=== Brief ===
Retype, word for word, every line of the records below starting at the one that contains "6: (491, 690, 0.23)" and ending at the one that contains "52: (435, 615, 0.24)"; include both of those lines and nothing more.

=== Stored records ===

▬▬▬

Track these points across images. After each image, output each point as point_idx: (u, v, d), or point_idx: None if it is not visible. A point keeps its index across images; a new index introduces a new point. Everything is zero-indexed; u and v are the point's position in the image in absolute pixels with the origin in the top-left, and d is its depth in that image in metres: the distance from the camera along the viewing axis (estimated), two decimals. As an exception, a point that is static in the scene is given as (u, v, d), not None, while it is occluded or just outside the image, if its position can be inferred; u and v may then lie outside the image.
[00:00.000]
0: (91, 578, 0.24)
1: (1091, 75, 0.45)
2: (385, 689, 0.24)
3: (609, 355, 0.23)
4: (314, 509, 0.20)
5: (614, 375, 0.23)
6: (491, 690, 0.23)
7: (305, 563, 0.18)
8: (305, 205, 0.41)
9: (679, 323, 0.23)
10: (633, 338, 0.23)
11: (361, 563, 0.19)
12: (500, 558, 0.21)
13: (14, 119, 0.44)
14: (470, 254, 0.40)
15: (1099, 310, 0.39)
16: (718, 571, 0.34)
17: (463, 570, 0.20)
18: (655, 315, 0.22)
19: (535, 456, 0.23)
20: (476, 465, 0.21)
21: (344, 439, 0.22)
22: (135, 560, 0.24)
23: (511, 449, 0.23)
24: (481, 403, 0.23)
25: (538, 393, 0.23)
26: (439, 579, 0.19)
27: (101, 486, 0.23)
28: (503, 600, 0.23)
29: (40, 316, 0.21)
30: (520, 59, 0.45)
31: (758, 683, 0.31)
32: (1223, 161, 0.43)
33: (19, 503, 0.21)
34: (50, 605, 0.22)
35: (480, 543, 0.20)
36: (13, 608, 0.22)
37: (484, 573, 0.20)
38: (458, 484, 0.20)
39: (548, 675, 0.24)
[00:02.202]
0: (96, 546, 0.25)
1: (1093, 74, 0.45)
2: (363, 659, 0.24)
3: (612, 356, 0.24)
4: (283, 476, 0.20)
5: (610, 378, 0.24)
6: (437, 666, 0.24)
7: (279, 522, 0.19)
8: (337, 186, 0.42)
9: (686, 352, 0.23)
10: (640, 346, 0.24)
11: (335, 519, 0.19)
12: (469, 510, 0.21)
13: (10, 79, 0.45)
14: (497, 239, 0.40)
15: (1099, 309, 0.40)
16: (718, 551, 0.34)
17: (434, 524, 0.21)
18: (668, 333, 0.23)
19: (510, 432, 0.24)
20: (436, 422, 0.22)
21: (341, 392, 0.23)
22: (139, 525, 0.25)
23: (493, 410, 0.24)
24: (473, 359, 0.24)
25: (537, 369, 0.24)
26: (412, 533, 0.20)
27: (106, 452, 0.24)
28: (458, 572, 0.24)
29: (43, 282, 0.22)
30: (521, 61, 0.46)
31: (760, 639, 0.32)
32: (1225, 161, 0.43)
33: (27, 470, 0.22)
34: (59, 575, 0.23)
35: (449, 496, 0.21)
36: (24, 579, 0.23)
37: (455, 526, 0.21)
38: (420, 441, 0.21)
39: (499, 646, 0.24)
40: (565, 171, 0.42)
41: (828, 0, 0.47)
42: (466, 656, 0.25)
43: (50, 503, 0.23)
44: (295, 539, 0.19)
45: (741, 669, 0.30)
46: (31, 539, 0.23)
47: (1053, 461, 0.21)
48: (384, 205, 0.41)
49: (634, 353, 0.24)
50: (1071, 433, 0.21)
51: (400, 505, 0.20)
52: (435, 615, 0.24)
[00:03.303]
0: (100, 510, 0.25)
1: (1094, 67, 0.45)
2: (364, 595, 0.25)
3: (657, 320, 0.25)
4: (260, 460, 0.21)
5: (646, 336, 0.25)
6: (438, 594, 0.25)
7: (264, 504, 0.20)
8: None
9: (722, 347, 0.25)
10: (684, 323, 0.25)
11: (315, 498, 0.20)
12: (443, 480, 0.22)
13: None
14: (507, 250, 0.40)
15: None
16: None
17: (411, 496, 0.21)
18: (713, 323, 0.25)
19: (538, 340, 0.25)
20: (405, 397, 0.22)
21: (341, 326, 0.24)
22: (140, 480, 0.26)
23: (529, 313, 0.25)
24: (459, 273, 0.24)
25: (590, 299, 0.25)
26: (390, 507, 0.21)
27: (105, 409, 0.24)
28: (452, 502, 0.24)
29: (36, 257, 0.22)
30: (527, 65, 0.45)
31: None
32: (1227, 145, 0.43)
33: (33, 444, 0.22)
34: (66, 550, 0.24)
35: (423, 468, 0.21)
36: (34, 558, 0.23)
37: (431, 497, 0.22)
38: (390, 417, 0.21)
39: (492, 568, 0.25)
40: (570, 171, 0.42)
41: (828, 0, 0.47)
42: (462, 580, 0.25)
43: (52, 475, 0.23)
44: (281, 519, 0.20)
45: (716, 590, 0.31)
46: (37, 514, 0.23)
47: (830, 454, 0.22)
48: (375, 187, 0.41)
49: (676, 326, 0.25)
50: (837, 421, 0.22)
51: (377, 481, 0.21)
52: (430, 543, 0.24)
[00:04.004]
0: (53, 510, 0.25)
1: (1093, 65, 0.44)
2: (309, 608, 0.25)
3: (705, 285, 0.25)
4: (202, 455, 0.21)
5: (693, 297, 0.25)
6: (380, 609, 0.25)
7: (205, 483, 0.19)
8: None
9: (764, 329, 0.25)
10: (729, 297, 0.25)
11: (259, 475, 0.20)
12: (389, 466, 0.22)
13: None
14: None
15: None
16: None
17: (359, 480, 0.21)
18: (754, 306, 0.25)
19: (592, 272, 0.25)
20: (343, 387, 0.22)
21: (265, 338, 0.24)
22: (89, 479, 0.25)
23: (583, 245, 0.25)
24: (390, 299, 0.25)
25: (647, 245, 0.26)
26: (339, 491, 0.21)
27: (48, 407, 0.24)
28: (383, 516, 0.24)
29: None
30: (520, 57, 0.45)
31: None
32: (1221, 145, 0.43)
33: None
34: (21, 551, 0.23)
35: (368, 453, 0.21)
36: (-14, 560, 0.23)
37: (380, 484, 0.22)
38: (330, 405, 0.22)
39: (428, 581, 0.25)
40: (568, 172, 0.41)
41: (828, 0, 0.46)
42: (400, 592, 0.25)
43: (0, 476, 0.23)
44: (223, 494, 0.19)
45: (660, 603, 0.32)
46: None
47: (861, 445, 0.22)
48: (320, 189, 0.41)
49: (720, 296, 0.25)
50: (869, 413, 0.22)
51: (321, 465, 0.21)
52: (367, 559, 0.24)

▬▬▬

=== Answer for this exercise ===
6: (491, 690, 0.23)
7: (305, 563, 0.18)
8: (305, 205, 0.41)
9: (679, 323, 0.23)
10: (633, 338, 0.23)
11: (361, 563, 0.19)
12: (500, 558, 0.21)
13: (14, 119, 0.44)
14: (470, 254, 0.40)
15: (1099, 310, 0.39)
16: (718, 571, 0.34)
17: (463, 570, 0.20)
18: (655, 315, 0.22)
19: (535, 456, 0.23)
20: (476, 465, 0.21)
21: (344, 439, 0.22)
22: (135, 560, 0.24)
23: (511, 449, 0.23)
24: (481, 403, 0.23)
25: (538, 393, 0.23)
26: (439, 579, 0.19)
27: (101, 486, 0.23)
28: (503, 600, 0.23)
29: (40, 316, 0.21)
30: (520, 59, 0.45)
31: (758, 683, 0.31)
32: (1223, 161, 0.43)
33: (19, 503, 0.21)
34: (50, 605, 0.22)
35: (480, 543, 0.20)
36: (13, 608, 0.22)
37: (484, 573, 0.20)
38: (458, 484, 0.20)
39: (548, 675, 0.24)
[00:02.202]
0: (96, 546, 0.25)
1: (1093, 74, 0.45)
2: (363, 659, 0.24)
3: (612, 356, 0.24)
4: (283, 476, 0.20)
5: (610, 378, 0.24)
6: (437, 666, 0.24)
7: (279, 522, 0.19)
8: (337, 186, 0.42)
9: (686, 352, 0.23)
10: (640, 346, 0.24)
11: (335, 519, 0.19)
12: (469, 510, 0.21)
13: (10, 79, 0.45)
14: (497, 239, 0.40)
15: (1099, 309, 0.40)
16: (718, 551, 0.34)
17: (434, 524, 0.21)
18: (668, 333, 0.23)
19: (510, 432, 0.24)
20: (436, 422, 0.22)
21: (341, 392, 0.23)
22: (139, 525, 0.25)
23: (493, 410, 0.24)
24: (473, 359, 0.24)
25: (537, 369, 0.24)
26: (412, 533, 0.20)
27: (106, 452, 0.24)
28: (458, 572, 0.24)
29: (43, 282, 0.22)
30: (521, 61, 0.46)
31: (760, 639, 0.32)
32: (1225, 161, 0.43)
33: (27, 470, 0.22)
34: (59, 575, 0.23)
35: (449, 496, 0.21)
36: (24, 579, 0.23)
37: (455, 526, 0.21)
38: (420, 441, 0.21)
39: (499, 646, 0.24)
40: (565, 171, 0.42)
41: (828, 0, 0.47)
42: (466, 656, 0.25)
43: (50, 503, 0.23)
44: (295, 539, 0.19)
45: (741, 669, 0.30)
46: (31, 539, 0.23)
47: (1053, 461, 0.21)
48: (384, 205, 0.41)
49: (634, 353, 0.24)
50: (1071, 433, 0.21)
51: (400, 505, 0.20)
52: (435, 615, 0.24)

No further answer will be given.